The museum display features an array of child friendly interactive panels and screens that explain the use of the devices and how the observations they were based on went on to influence figures such as Copernicus and Galileo. Increasing the accuracy of such astrological measurements was an ongoing preoccupation for Muslim scientists who built ever more complex instruments to aid their work.
Taqi al-Din in the 16th century constructed a framed sextant and his Observational Clock the most accurate at the time could measure down to five second intervals. You can also learn about Ulugh Beg who in the 15th century built a mural sextant in what is now Uzbekistan with a radius of nearly 40 meters. With this he calculated the length of the year to be 365 days ,6 hours, 10 minutes and 8 seconds, by modern calculations an error of only 58 seconds!
The hospital and town zones are equally informative in the fields of medicine and architecture. The latter making the link between the elaborate decorations on 10th century Muslim palaces and mosques and the development of gothic architecture in Europe, not to mention the influence of domed structures to British buildings like St Paul’s cathedral and Brighton Royal Pavilion.
Medical advances like the introduction of catgut for surgery and several leaps in our understanding of blood circulation were also made during this time. Also included is an account of a hospital set up in 9th century Tunisia which had a ward specifically for the treatment of lepers. This at a time when lepers were often viewed as untreatable and evil.

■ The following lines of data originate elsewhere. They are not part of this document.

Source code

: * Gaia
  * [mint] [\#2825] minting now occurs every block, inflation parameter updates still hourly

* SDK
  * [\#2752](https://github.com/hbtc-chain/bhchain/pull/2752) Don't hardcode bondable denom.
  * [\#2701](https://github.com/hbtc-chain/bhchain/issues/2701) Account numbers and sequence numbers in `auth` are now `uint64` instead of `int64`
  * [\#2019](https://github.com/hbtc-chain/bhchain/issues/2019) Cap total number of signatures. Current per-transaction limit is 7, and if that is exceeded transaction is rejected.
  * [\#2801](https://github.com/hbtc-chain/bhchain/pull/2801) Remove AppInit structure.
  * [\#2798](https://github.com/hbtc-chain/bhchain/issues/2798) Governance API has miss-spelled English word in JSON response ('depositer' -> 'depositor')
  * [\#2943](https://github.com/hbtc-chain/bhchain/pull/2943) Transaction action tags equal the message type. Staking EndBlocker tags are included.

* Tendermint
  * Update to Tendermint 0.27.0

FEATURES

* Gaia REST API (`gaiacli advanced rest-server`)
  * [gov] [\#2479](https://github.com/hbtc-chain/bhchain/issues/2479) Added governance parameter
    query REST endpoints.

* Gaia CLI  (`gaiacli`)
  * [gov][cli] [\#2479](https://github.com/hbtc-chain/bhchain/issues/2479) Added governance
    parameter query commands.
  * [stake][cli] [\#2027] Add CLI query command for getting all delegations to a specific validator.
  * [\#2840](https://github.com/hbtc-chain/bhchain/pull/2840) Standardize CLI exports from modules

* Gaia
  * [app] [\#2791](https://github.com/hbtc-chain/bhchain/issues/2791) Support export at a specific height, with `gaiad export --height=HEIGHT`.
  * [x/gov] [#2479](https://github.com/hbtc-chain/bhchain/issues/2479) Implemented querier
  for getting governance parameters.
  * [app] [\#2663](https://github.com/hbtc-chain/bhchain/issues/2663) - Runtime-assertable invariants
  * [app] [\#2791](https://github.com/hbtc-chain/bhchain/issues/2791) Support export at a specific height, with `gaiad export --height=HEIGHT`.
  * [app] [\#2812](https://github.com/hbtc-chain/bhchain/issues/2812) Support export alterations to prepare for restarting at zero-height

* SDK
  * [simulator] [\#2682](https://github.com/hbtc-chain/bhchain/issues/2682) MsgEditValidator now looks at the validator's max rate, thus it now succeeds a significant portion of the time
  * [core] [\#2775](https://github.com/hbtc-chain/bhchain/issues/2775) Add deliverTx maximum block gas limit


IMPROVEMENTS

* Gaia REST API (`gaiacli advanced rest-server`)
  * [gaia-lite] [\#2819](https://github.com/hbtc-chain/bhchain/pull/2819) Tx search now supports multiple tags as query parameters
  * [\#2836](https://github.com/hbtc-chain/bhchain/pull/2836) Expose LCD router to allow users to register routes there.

Perhaps one of the most striking features of the exhibition is that the majority of these innovations were being made whilst Europe was in its Dark Age. A time when the light of human knowledge and understanding was kept alive in the Islamic world and without which European modernity simply couldn’t have happened.
An exhibit focussing on the work of Abu Rayhan Biruni makes this point rather well when you learn that in the 10th century he developed trigonometric calculations to arrive at a highly accurate figure for the circumference of the earth. 700 years later the Vatican conceded it was not flat!
This disjunction is perhaps played down by the curators of the exhibition who are right to emphasise the spirit of scientific and developmental interconnectedness rather than make it appear like two separate worlds in a race for modernity.
However in a time when Islamophobia is continuing to cast a shadow over our shared history and frame Islamic culture as an alien anti-enlightenment force it is essential that the wealth of knowledge and scientific innovation that the west inherited continues to be celebrated, and the Muslim world recognised as being part of a shared modernity.
The exhibition runs at the London science museum until June 30th and is free to enter.